The track came as part of an ad aired during the commercial break at the Super Bowl, which is almost becoming as culturally significant as the event itself.
Bono told USA Today that the purpose of the ad is “to tell Americans how extraordinary they’ve been in the fight against AIDS.” His charity, (RED), estimates that 7 million lives worldwide have been saved due to contributions from Americans. “I’m not sure that American taxpayers know that, and it’s worth for a moment noting how heroic the struggle has been. The seven million, they know, and they’re very grateful. All over the continent of Africa, if you poll people, you’ll find respect for the (US) very high.”
“We’re taking all the energy around the Super Bowl and interest in what U2′s doing and flipping it into the fight against HIV AIDS,” Bono added.

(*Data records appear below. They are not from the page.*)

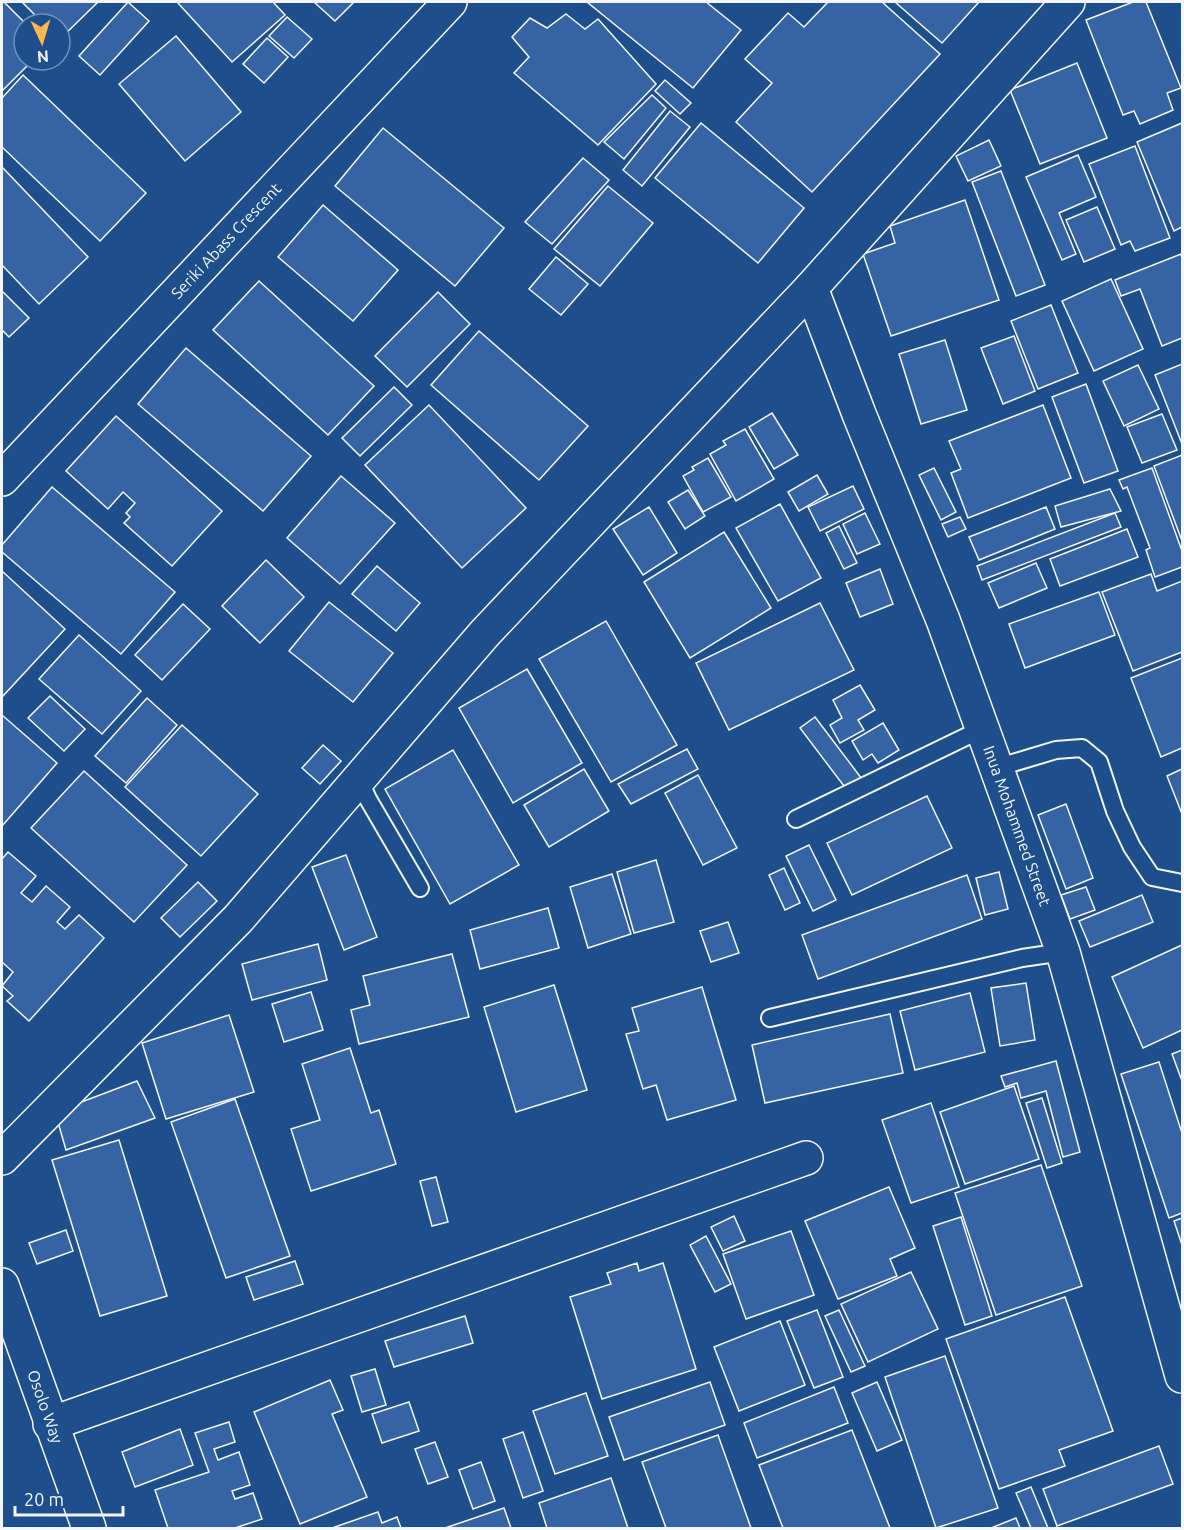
<svg xmlns="http://www.w3.org/2000/svg" width="1184" height="1530" viewBox="0 0 1184 1530" font-family="Ubuntu,sans-serif">
  <style>
    .building { fill: #3563a3; stroke: #f2f6ff; stroke-width: 1.5 }
    .lines { fill: none; stroke-linecap: round; stroke-linejoin: round }
    .service-casing { stroke: #f2f6ff; stroke-width: 20 }
    .minor-casing { stroke: #f2f6ff; stroke-width: 36 }
    .secondary-casing { stroke: #f2f6ff; stroke-width: 36 }
    .service { stroke: #1f4e8c; stroke-width: 16 }
    .minor { stroke: #1f4e8c; stroke-width: 33 }
    .secondary { stroke: #1f4e8c; stroke-width: 33 }
    .labels { text-anchor: middle; dominant-baseline: central; stroke-width: 4.5; stroke-linejoin: round; paint-order: stroke }
    .street-label { font-size: 16px; fill: #f2f6ff; stroke: #1f4e8c }
  </style>
  <rect width="100%" height="100%" fill="#1f4e8c"/>
  <!-- building -->
  <g class="building">
    <polygon points="2,2 4,2 26,24 24,24 24,60 33,60 2,91"/>
    <polygon points="22,2 98,2 60,39 60,24 44,24"/>
    <polygon points="128,2 149,21 100,75 79,56"/>
    <polygon points="177,2 273,2 285,15 232,62"/>
    <polygon points="314,2 354,2 335,21"/>
    <polygon points="587,2 706,2 741,30 693,88"/>
    <polygon points="828,2 882,2 940,54 812,192 736,122 772,83 745,59 788,13 804,27"/>
    <polygon points="895,2 979,2 942,43"/>
    <polygon points="1133,2 1146,2 1181,88 1167,93 1173,110 1140,124 1134,111 1123,115 1086,20"/>
    <polygon points="566,14 585,29 598,19 656,84 598,145 514,73 529,57 512,37 530,18 547,28"/>
    <polygon points="287,17 312,39 294,58 269,36"/>
    <polygon points="176,36 241,112 185,161 119,84"/>
    <polygon points="267,38 288,57 264,83 243,64"/>
    <polygon points="1077,63 1107,138 1040,164 1010,90"/>
    <polygon points="23,75 146,193 100,241 2,147 2,98"/>
    <polygon points="665,80 691,103 680,114 655,91"/>
    <polygon points="652,95 666,108 624,159 604,142"/>
    <polygon points="670,111 690,127 642,186 623,170"/>
    <polygon points="701,123 804,208 758,263 655,178"/>
    <polygon points="1182,123 1182,227 1174,231 1137,142"/>
    <polygon points="383,128 504,228 455,286 335,186"/>
    <polygon points="989,140 1001,166 968,181 956,156"/>
    <polygon points="1135,146 1170,238 1135,251 1130,241 1121,245 1089,164"/>
    <polygon points="1078,155 1096,197 1059,213 1076,254 1062,260 1026,177"/>
    <polygon points="583,158 609,180 552,244 525,222"/>
    <polygon points="2,167 88,257 39,304 2,265"/>
    <polygon points="1001,171 1045,285 1016,296 972,182"/>
    <polygon points="608,186 653,223 600,286 554,249"/>
    <polygon points="965,200 999,300 891,336 863,254 895,243 890,226"/>
    <polygon points="323,205 398,270 353,321 278,257"/>
    <polygon points="1097,207 1115,249 1084,262 1066,220"/>
    <polygon points="1181,254 1182,258 1182,338 1162,346 1140,289 1121,296 1115,280"/>
    <polygon points="556,257 588,284 561,315 529,289"/>
    <polygon points="1111,279 1143,349 1094,371 1062,301"/>
    <polygon points="259,281 374,386 328,435 213,330"/>
    <polygon points="2,291 29,318 9,337 2,330"/>
    <polygon points="438,292 470,324 407,387 375,356"/>
    <polygon points="1051,305 1078,373 1038,389 1011,321"/>
    <polygon points="479,331 588,426 539,480 431,385"/>
    <polygon points="1014,336 1035,391 1003,404 981,348"/>
    <polygon points="945,340 967,410 921,424 899,354"/>
    <polygon points="186,348 311,456 263,511 138,404"/>
    <polygon points="1182,364 1182,444 1155,375"/>
    <polygon points="1138,365 1159,409 1124,426 1103,381"/>
    <polygon points="1086,384 1118,471 1084,483 1052,397"/>
    <polygon points="394,387 412,405 360,456 342,438"/>
    <polygon points="429,405 526,508 462,568 365,465"/>
    <polygon points="1043,405 1071,478 968,518 951,473 961,469 949,441"/>
    <polygon points="772,413 798,455 774,469 749,427"/>
    <polygon points="1162,414 1177,450 1142,463 1127,427"/>
    <polygon points="116,416 222,511 172,566 124,523 130,517 126,513 135,503 123,492 108,509 66,471"/>
    <polygon points="745,429 774,479 736,501 710,454 726,445 723,441"/>
    <polygon points="1182,455 1182,541 1154,466"/>
    <polygon points="708,458 731,497 703,512 683,476 694,470 692,467"/>
    <polygon points="934,468 956,512 941,520 919,475"/>
    <polygon points="1152,468 1182,551 1182,567 1155,577 1146,550 1150,548 1127,487 1123,489 1119,480"/>
    <polygon points="817,475 828,494 799,511 788,492"/>
    <polygon points="341,476 395,523 340,584 287,538"/>
    <polygon points="853,486 864,509 820,531 808,507"/>
    <polygon points="52,487 175,592 121,654 2,552 2,545"/>
    <polygon points="1110,489 1121,511 1061,527 1055,506"/>
    <polygon points="688,490 705,516 685,529 668,502"/>
    <polygon points="780,504 821,578 778,601 736,528"/>
    <polygon points="649,507 677,553 643,575 613,529"/>
    <polygon points="1046,507 1055,529 979,560 969,537"/>
    <polygon points="865,513 880,544 857,554 843,524"/>
    <polygon points="1115,513 1121,527 982,580 977,566"/>
    <polygon points="960,517 966,529 948,537 942,524"/>
    <polygon points="839,526 857,563 844,569 826,533"/>
    <polygon points="1127,529 1138,557 1060,586 1050,559"/>
    <polygon points="724,532 771,608 690,658 644,582"/>
    <polygon points="266,560 304,597 260,643 222,606"/>
    <polygon points="1036,563 1047,588 999,608 988,583"/>
    <polygon points="377,566 420,603 396,631 352,594"/>
    <polygon points="880,569 893,604 860,617 846,583"/>
    <polygon points="2,571 65,629 2,697"/>
    <polygon points="1151,574 1157,591 1182,581 1182,652 1133,671 1102,592"/>
    <polygon points="1099,592 1115,635 1025,668 1009,624"/>
    <polygon points="329,602 393,653 353,702 289,651"/>
    <polygon points="820,603 854,670 729,730 696,663"/>
    <polygon points="183,604 210,629 162,680 135,655"/>
    <polygon points="606,621 677,745 611,782 539,659"/>
    <polygon points="79,635 141,691 102,734 39,679"/>
    <polygon points="1182,658 1182,748 1161,757 1131,678"/>
    <polygon points="527,669 582,763 513,803 459,708"/>
    <polygon points="860,685 875,710 858,720 864,730 840,743 830,725 842,718 833,700"/>
    <polygon points="50,696 85,729 64,751 28,718"/>
    <polygon points="147,698 177,725 126,783 95,756"/>
    <polygon points="2,715 57,763 2,826"/>
    <polygon points="815,717 862,779 847,790 800,728"/>
    <polygon points="883,723 899,750 878,763 872,754 863,760 852,741"/>
    <polygon points="182,725 258,794 201,856 125,787"/>
    <polygon points="323,745 341,761 320,784 302,768"/>
    <polygon points="687,749 698,769 631,804 618,784"/>
    <polygon points="453,750 519,865 450,904 385,789"/>
    <polygon points="584,769 609,811 549,847 524,805"/>
    <polygon points="1182,769 1182,814 1167,776"/>
    <polygon points="84,771 187,865 134,922 31,828"/>
    <polygon points="698,775 737,848 703,865 665,793"/>
    <polygon points="927,796 952,848 852,895 827,843"/>
    <polygon points="1066,804 1093,878 1066,889 1038,815"/>
    <polygon points="809,845 836,900 813,911 786,856"/>
    <polygon points="8,852 36,876 21,893 32,902 46,886 70,907 57,922 65,929 79,915 104,938 29,1021 7,1001 13,996 2,986 13,972 2,962 2,859"/>
    <polygon points="346,855 377,937 344,950 312,867"/>
    <polygon points="656,860 674,922 634,933 617,872"/>
    <polygon points="784,868 800,903 785,910 769,875"/>
    <polygon points="999,872 1008,909 985,915 976,878"/>
    <polygon points="612,874 631,934 588,948 570,887"/>
    <polygon points="967,875 982,919 818,979 802,935"/>
    <polygon points="198,882 217,901 180,937 161,918"/>
    <polygon points="1086,887 1095,910 1070,919 1061,895"/>
    <polygon points="1142,895 1153,922 1090,947 1079,921"/>
    <polygon points="548,908 559,948 480,969 470,930"/>
    <polygon points="728,922 739,953 711,962 700,931"/>
    <polygon points="318,944 327,980 252,1000 242,964"/>
    <polygon points="1182,945 1182,1030 1143,1048 1112,977"/>
    <polygon points="452,954 469,1017 359,1044 351,1010 370,1005 363,976"/>
    <polygon points="1026,983 1035,1040 1000,1046 991,988"/>
    <polygon points="554,985 587,1090 516,1112 484,1007"/>
    <polygon points="702,987 736,1100 667,1120 656,1085 643,1089 626,1034 639,1031 632,1008"/>
    <polygon points="311,992 323,1030 284,1042 272,1004"/>
    <polygon points="970,993 985,1052 915,1070 900,1011"/>
    <polygon points="890,1014 903,1073 765,1103 752,1045"/>
    <polygon points="229,1015 254,1092 166,1119 142,1043"/>
    <polygon points="350,1048 371,1113 379,1110 396,1164 311,1191 291,1129 320,1120 302,1064"/>
    <polygon points="1182,1050 1182,1081 1172,1054"/>
    <polygon points="1056,1061 1080,1152 1063,1157 1046,1091 1021,1098 1017,1083 1005,1087 1001,1076"/>
    <polygon points="1159,1062 1182,1133 1182,1213 1169,1218 1121,1074"/>
    <polygon points="137,1081 155,1118 66,1150 55,1112"/>
    <polygon points="1014,1086 1039,1159 965,1184 940,1112"/>
    <polygon points="1042,1098 1062,1163 1047,1168 1026,1103"/>
    <polygon points="235,1099 290,1256 226,1278 171,1122"/>
    <polygon points="931,1103 959,1187 911,1203 882,1120"/>
    <polygon points="119,1140 167,1296 100,1316 52,1160"/>
    <polygon points="1041,1165 1082,1286 996,1315 955,1193"/>
    <polygon points="436,1177 448,1222 432,1226 420,1181"/>
    <polygon points="889,1187 915,1248 890,1259 897,1276 838,1299 805,1221"/>
    <polygon points="734,1216 745,1241 723,1251 711,1227"/>
    <polygon points="961,1217 992,1316 965,1325 933,1226"/>
    <polygon points="1182,1218 1182,1245 1174,1221"/>
    <polygon points="66,1230 73,1251 37,1264 29,1243"/>
    <polygon points="791,1231 814,1295 746,1319 723,1254"/>
    <polygon points="706,1236 731,1284 715,1292 690,1245"/>
    <polygon points="295,1261 303,1284 254,1300 246,1277"/>
    <polygon points="637,1263 639,1271 663,1263 696,1369 602,1399 570,1297 611,1284 607,1273"/>
    <polygon points="911,1272 938,1329 868,1362 841,1304"/>
    <polygon points="1065,1297 1113,1431 1059,1450 1065,1466 999,1489 946,1339"/>
    <polygon points="817,1310 843,1377 814,1388 787,1321"/>
    <polygon points="839,1310 865,1366 851,1372 825,1316"/>
    <polygon points="465,1316 473,1343 394,1367 385,1341"/>
    <polygon points="780,1321 805,1385 739,1411 714,1347"/>
    <polygon points="945,1356 998,1508 936,1528 885,1377"/>
    <polygon points="375,1369 386,1405 362,1412 351,1376"/>
    <polygon points="330,1380 343,1410 332,1414 367,1497 300,1524 254,1412"/>
    <polygon points="710,1382 725,1425 624,1460 609,1417"/>
    <polygon points="877,1382 902,1440 877,1451 852,1393"/>
    <polygon points="834,1387 848,1423 757,1458 744,1423"/>
    <polygon points="586,1393 608,1456 555,1474 533,1411"/>
    <polygon points="409,1402 419,1431 382,1443 372,1414"/>
    <polygon points="229,1422 235,1442 214,1449 218,1460 239,1452 250,1485 232,1491 235,1499 253,1493 262,1519 235,1528 168,1528 155,1490 209,1472 195,1433"/>
    <polygon points="180,1429 193,1465 135,1487 122,1452"/>
    <polygon points="852,1430 890,1528 783,1528 759,1465"/>
    <polygon points="523,1432 543,1491 523,1498 503,1439"/>
    <polygon points="718,1435 751,1528 666,1528 642,1462"/>
    <polygon points="435,1442 448,1477 428,1484 415,1449"/>
    <polygon points="1159,1446 1173,1484 1057,1526 1043,1489"/>
    <polygon points="481,1462 495,1501 473,1509 459,1470"/>
    <polygon points="611,1478 628,1528 547,1528 539,1503"/>
    <polygon points="1031,1487 1048,1528 1031,1528 1016,1493"/>
    <polygon points="504,1508 511,1528 445,1528"/>
    <polygon points="378,1512 382,1523 397,1517 401,1528 332,1528"/>
    <polygon points="1016,1518 1020,1528 991,1528"/>
  </g>
  <g class="lines">
    <defs>
      <g id="service">
        <polyline points="996,768 1056,750 1082,748 1099,762 1115,811 1132,847 1152,877 1182,883"/>
        <polyline points="359,779 368,799 420,888"/>
        <polyline points="796,819 982,729"/>
        <polyline points="770,1018 1022,958 1063,952"/>
      </g>
      <g id="minor">
        <path id="s1" d="M 811,288 L 859,414 L 943,620 L 1063,952 L 1182,1376"/>
        <path id="s2" d="M 2,479 L 450,2"/>
        <polyline points="2,1158 238,919 485,633 811,288 1068,2"/>
        <polyline points="50,1424 806,1158"/>
      </g>
      <g id="secondary">
        <path id="s3" d="M 2,1285 L 89,1528"/>
      </g>
    </defs>
    <!-- service casing -->
    <use href="#service" class="service-casing"/>
    <!-- minor casing -->
    <use href="#minor" class="minor-casing"/>
    <!-- secondary casing -->
    <use href="#secondary" class="secondary-casing"/>
    <!-- service -->
    <use href="#service" class="service"/>
    <!-- minor -->
    <use href="#minor" class="minor"/>
    <!-- secondary -->
    <use href="#secondary" class="secondary"/>
  </g>
  <g class="labels">
    <!-- street labels -->
    <g class="street-label">
      <text stroke="none"><textPath href="#s2" startOffset="327">Seriki Abass Crescent</textPath></text>
      <text stroke="none"><textPath href="#s1" startOffset="576">Inua Mohammed Street</textPath></text>
      <text stroke="none"><textPath href="#s3" startOffset="129">Osolo Way</textPath></text>
    </g>
  </g>
  <!-- border -->
  <rect width="1184" height="1530" fill="none" stroke="#f2f6ff" stroke-width="6"/>
  <!-- north arrow -->
  <g transform="translate(42 42) rotate(176)"><circle r="28" fill="#1f4e8c" stroke="#7391ba" stroke-width="1.5"/>
  <path d="M0-4.5L10 22L0 15L-10 22Z" fill="#ffb74d"/>
  <text y="-9" font-size="16" font-weight="bold" text-anchor="middle" fill="#f2f6ff">N</text>
  </g>
  <!-- scale -->
  <path d="M15 1506v9h108v-9" fill="none" stroke="#f2f6ff" stroke-width="3"/>
  <text x="24" y="1506" font-size="18" fill="#f2f6ff" stroke="#1f4e8c" stroke-width="4.5" paint-order="stroke">20 m</text>
</svg>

However, Bono says that “Invisible” will not actually be the official debut single from U2′s upcoming new record, which they are hoping to have out by the summer. “We have another song we’re excited about to kick off the album,” he said. “This is just sort of a sneak preview — to remind people we exist.”
“Invisible” went live at 6:00PM Eastern time on Sunday, February 2nd, and will remain online for only 18 hours. You can pick it up right here if that time hasn’t expired yet. (RED) has enlisted the charitable help of Bank of America to contribute one dollar for each download, up to $2 million, to the Global Fund.
U2 recently received an Oscar nomination for their most recent song “Ordinary Love”, which appears on the soundtrack of the film “Mandela: Long Walk To Freedom.” The track won Best Original Song at the Golden Globes.